Butcher. Thanks for that link. That splitter is..... WOW! Did you find out how much they cost yet? I bet they are a little scary in price. Oh. Hey. Thanks for the music as well. Did you put that in there or was that already in the video? Good music.


----------



## fabsroman (Dec 12, 2012)

Butcher said:


> I'm happy with my 22 ton husky but I wunder what 1 of these costs?




Entry level, non pto splitter, is $9,500 and the one in the video is $11,500. Would have to make firewood a second job to justify that expenditure. Maybe if/when I finally get a farm with a decent amount of wooded acreage. Really nice splitter though.


----------



## MasterMech (Dec 12, 2012)

$9500 is a bit steep for a splitter that is picky about what you put through it.  I think I like the multi-wedge designs that are powered by massive (5"+) cylinders and BFP's (Big "Fancy" Pump) much better than the box wedge.


----------



## Gasifier (Dec 12, 2012)

MasterMech said:


> View attachment 84764
> 
> 
> $9500 is a bit steep for a splitter that is picky about what you put through it. I think I like the multi-wedge designs that are powered by massive (5"+) cylinders and BFP's (Big "Fancy" Pump) much better than the box wedge.


 
I hear you on that MM. But you have to admit it is fast. Very fast. With action both ways, and cutting the wood down to that nice size through those boxes, it leaves you with a pile of nice size wood fast. You could just throw the uglies off to the side. Would work nice for someone who splits a lot of wood and generally is splitting straight wood. And is still cheaper than a nice wood processor. Much too expensive for most wood burners though. You would have to be selling some serious wood each year to puchase something like that.


----------



## mywaynow (Dec 12, 2012)

Just what we need, a finicky and expensive splitter.  Warranty void if wood is put through it??  That's funny.  11500 would buy 75 cords of split wood, and no work involved.


----------



## Jags (Dec 12, 2012)

[Items drawn from a data source]

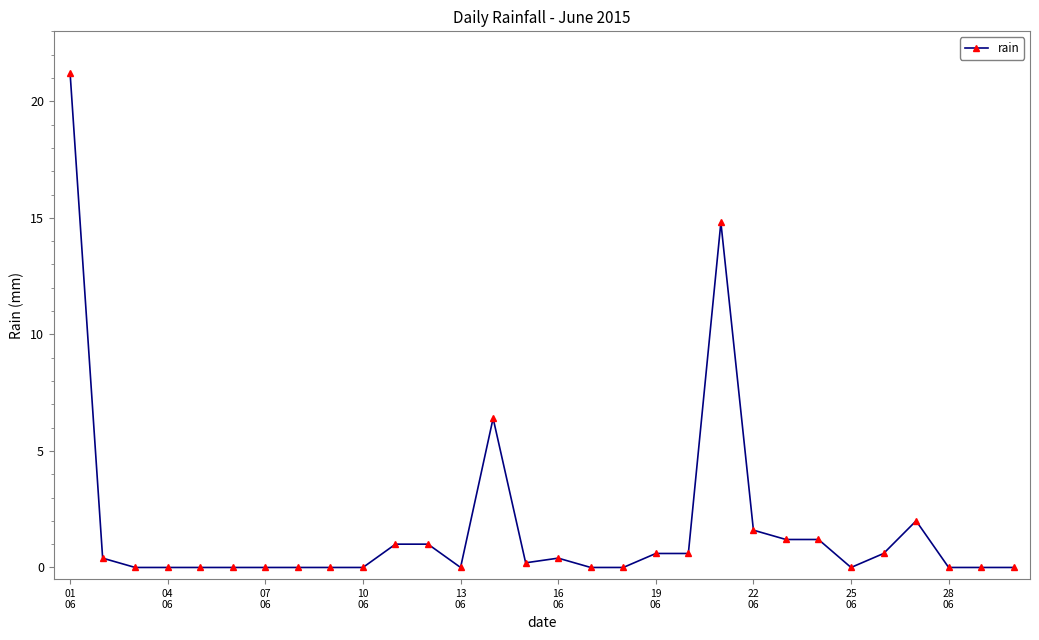

What is the value of the 21st point from the left?

14.8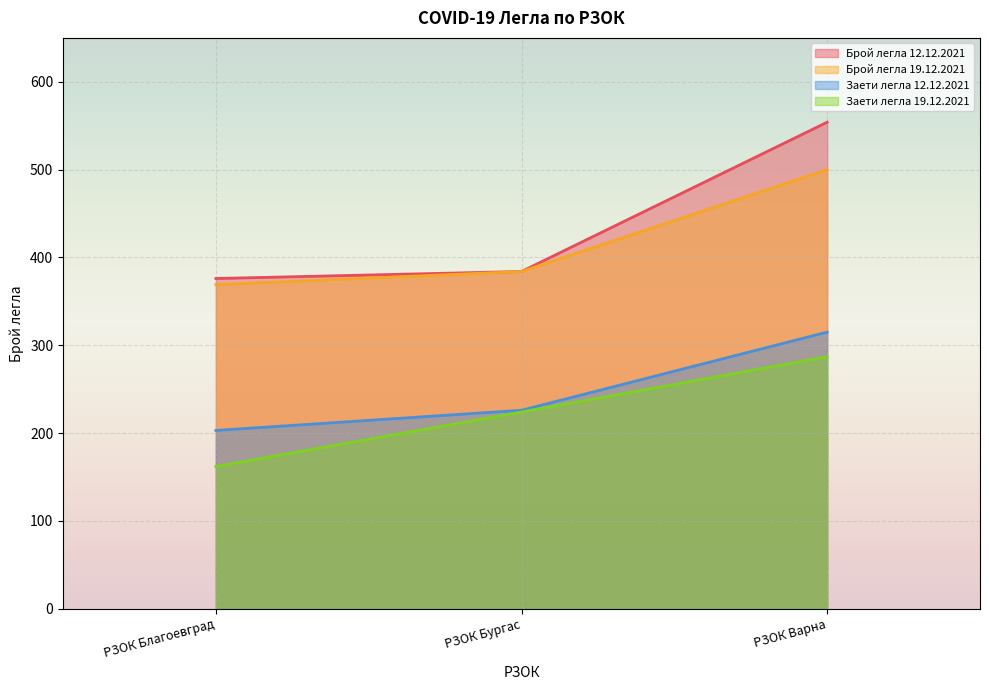

How many categories are shown in the chart?

3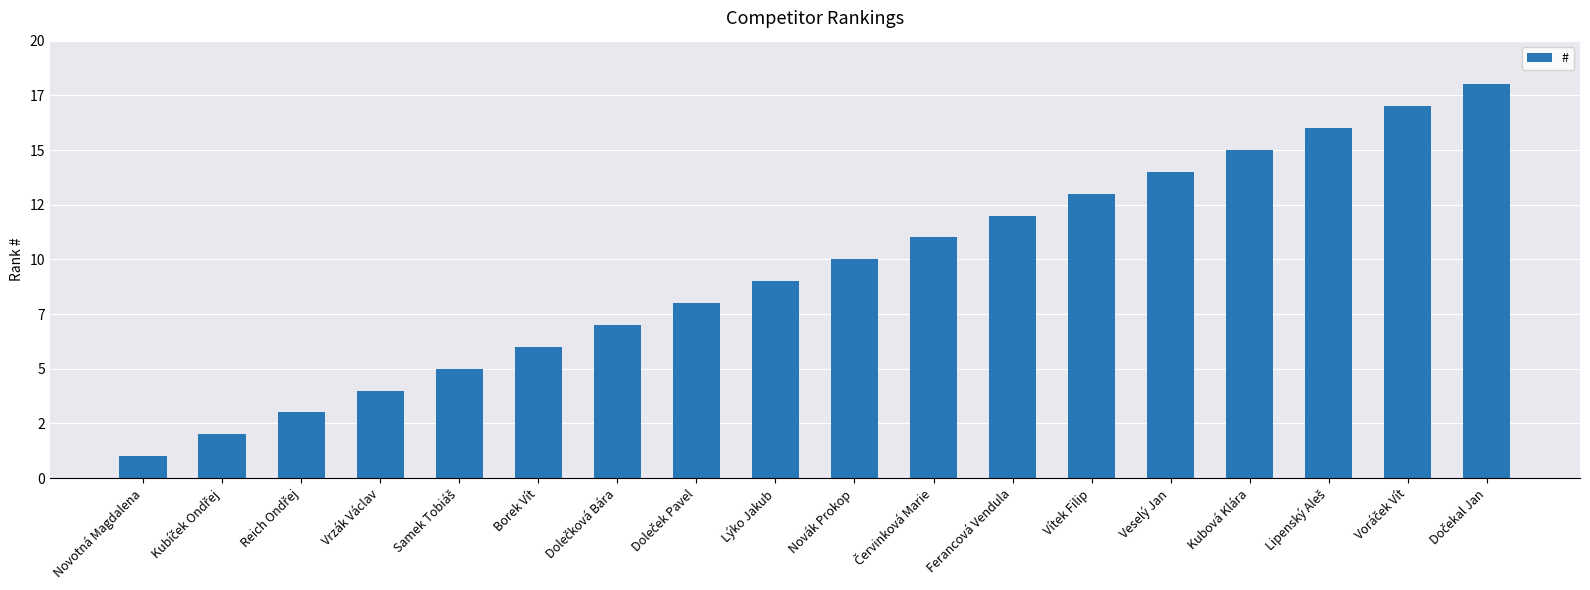

Are the bars horizontal?

No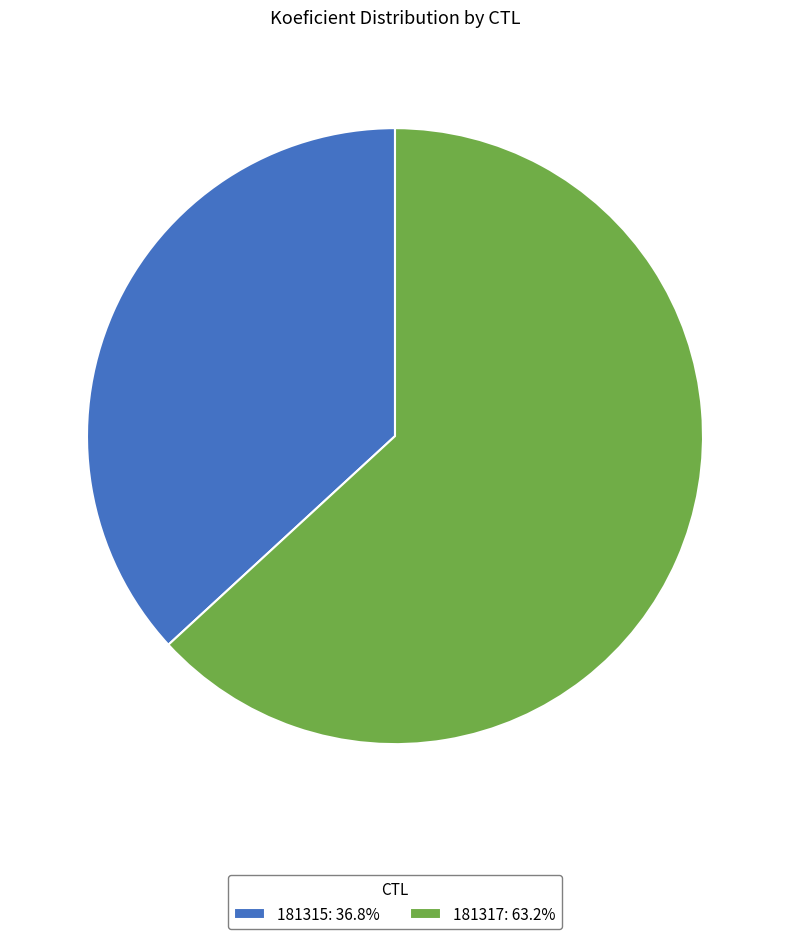

Which category has the smallest portion of the pie?

181315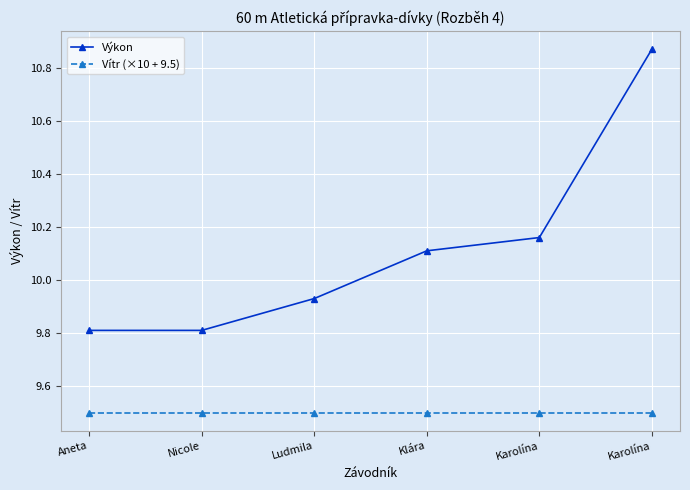

Is it true that Vítr (×10 + 9.5) equals 9.5 at Karolína?

True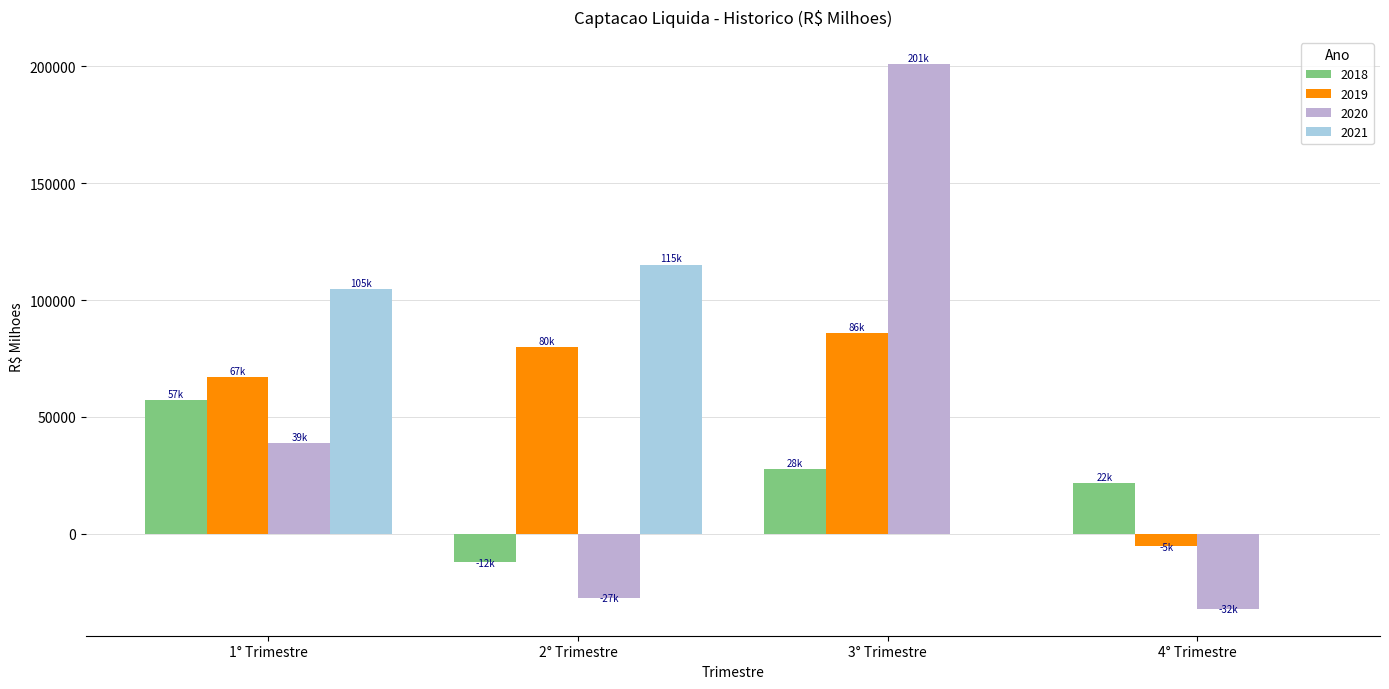

What is the maximum value for 2019?

85852.6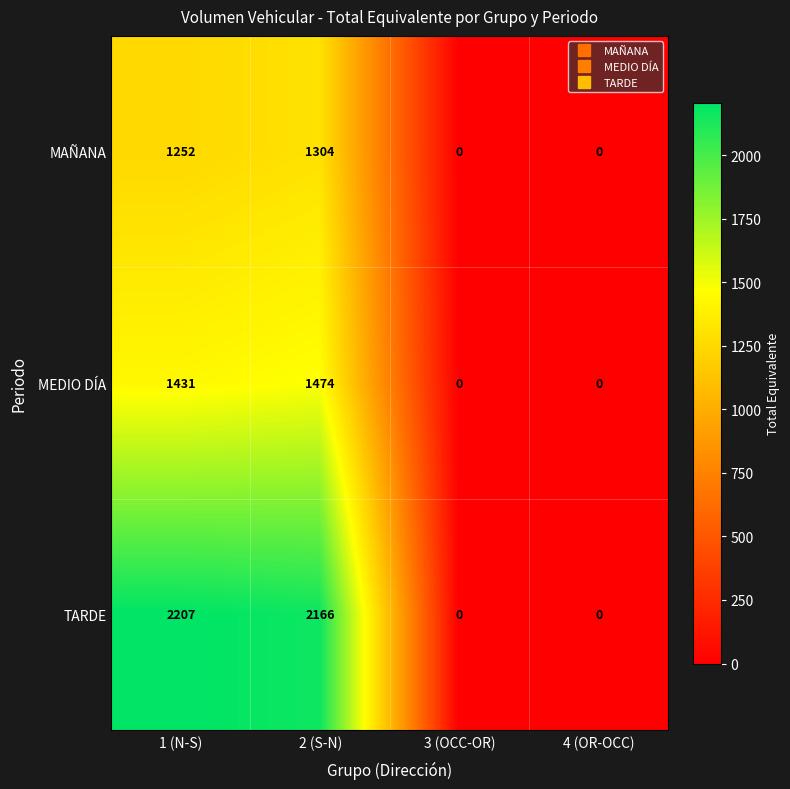

Where is TARDE nearest to the value 1103?

2 (S-N)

__Goal of the exercise__
Print the part of the log splitter thread starting at "## Gasifier (Dec" and ending at "something like that.", word for word.

__Written answer__
## Gasifier (Dec 12, 2012)

MasterMech said:


> View attachment 84764
> 
> 
> $9500 is a bit steep for a splitter that is picky about what you put through it. I think I like the multi-wedge designs that are powered by massive (5"+) cylinders and BFP's (Big "Fancy" Pump) much better than the box wedge.


 
I hear you on that MM. But you have to admit it is fast. Very fast. With action both ways, and cutting the wood down to that nice size through those boxes, it leaves you with a pile of nice size wood fast. You could just throw the uglies off to the side. Would work nice for someone who splits a lot of wood and generally is splitting straight wood. And is still cheaper than a nice wood processor. Much too expensive for most wood burners though. You would have to be selling some serious wood each year to puchase something like that.